For McCain, it was a respite in what had basically been a hellish week for him. Sarah Palin’s credibility as a candidate had been rapidly unraveling on him, to the point where she was becoming a drag on the ticket – quite a trick, under the circumstances. And I was interested to note that he mentioned his “vice-presidential candidate, of whom I’m very proud” exactly once, and not by name. Then there was the “suspend the campaign and hie back to Washington” stunt, which would have been masterful had he a) not stiffed David Letterman in his rush to go back and then gone on to do a puffball interview with the toothless Katie Couric, infuriating Dave, who promptly made a fool of McCain, and b) not gone to the very meeting he had called and then sat there mute for forty minutes, apparently with nothing to say, while an agreement that had already been crafted disintegrated.

At that point, anything that didn’t make him look like the biggest ass in Washington would be welcome, and the debate provided that little break.

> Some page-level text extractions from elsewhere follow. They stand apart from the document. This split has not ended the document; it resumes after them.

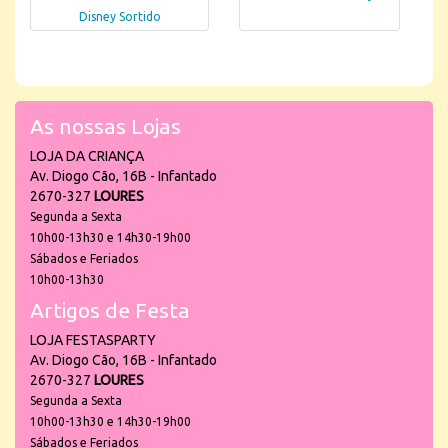
Disney Sortido
As nossas Lojas
LOJA DA CRIANÇA
Av. Diogo Cão, 16B - Infantado
2670-327
LOURES
Segunda a Sexta
10h00-13h30 e 14h30-19h00
Sábados e Feriados
10h00-13h30
Artigos de Festa
LOJA FESTASPARTY
Av. Diogo Cão, 16B - Infantado
2670-327
LOURES
Segunda a Sexta
10h00-13h30 e 14h30-19h00
Sábados e Feriados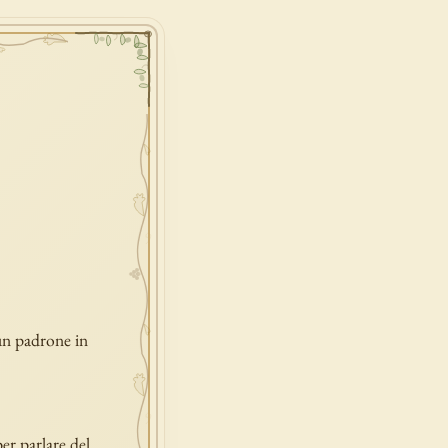
 un padrone in
er parlare del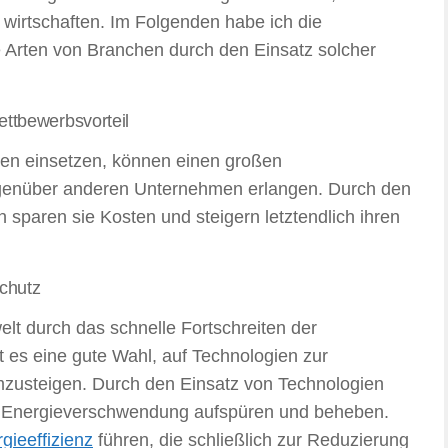
wirtschaften. Im Folgenden habe ich die
lle Arten von Branchen durch den Einsatz solcher
ttbewerbsvorteil
ien einsetzen, können einen großen
egenüber anderen Unternehmen erlangen. Durch den
n sparen sie Kosten und steigern letztendlich ihren
chutz
t durch das schnelle Fortschreiten der
st es eine gute Wahl, auf Technologien zur
mzusteigen. Durch den Einsatz von Technologien
 Energieverschwendung aufspüren und beheben.
gieeffizienz
führen, die schließlich zur Reduzierung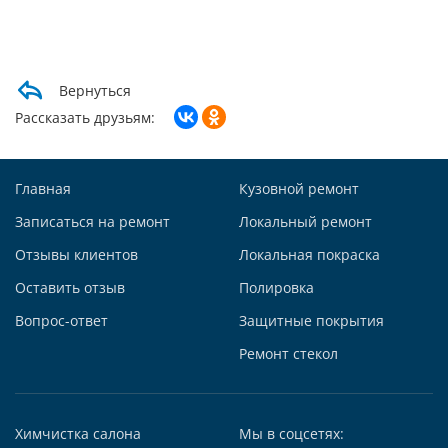
Написать в Whatsapp
Max +7 (985) 643-83-09
Telegram
Вернуться
Заказать звонок
Рассказать друзьям:
Построить маршрут
Главная
Кузовной ремонт
Записаться на ремонт
Локальный ремонт
Отзывы клиентов
Локальная покраска
Автосервис АвтоТОТЕММ на Киевской
Оставить отзыв
Полировка
121059, г. Москва, ул. Киевская, д. 14, стр. 3
Вопрос-ответ
Защитные покрытия
+7 (495) 927-56-51
+79295731213
Ремонт стекол
Написать в Whatsapp
Max +7 (929) 573-12-13
Химчистка салона
Мы в соцсетях:
Telegram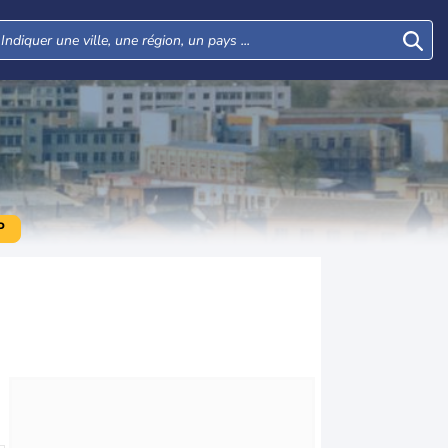
P
Mar
Mer
Jeu
Ven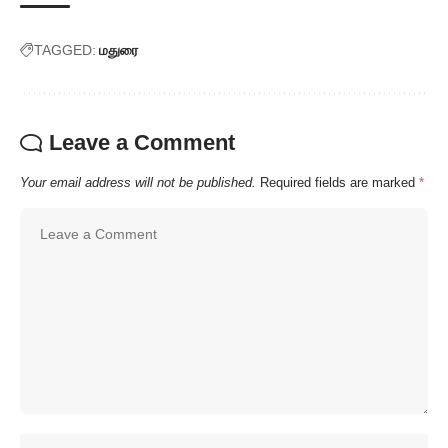
TAGGED:
மதுரை
Leave a Comment
Your email address will not be published.
Required fields are marked
*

In leagues like the Canadian Football League, where you have only four teams in the division and want to have more than a two-team playoff, it’s common for the first and second place teams to play two playoff games, home and home. The winner of the two games, should each side win a game, would be determined by the aggregate score. If one team won the first game at home 37-34 (CFL games tend to be high scoring affairs) and then lost in the other team’s stadium the following week by a 40-20 score, than the second team was the winner, 74-57.

McCain won the first debate on points. But it was foreign policy, his home turf. The next two are playing to Obama’s strengths.

McCain is probably wishing he could have run up the score, because he knows it won’t get easier.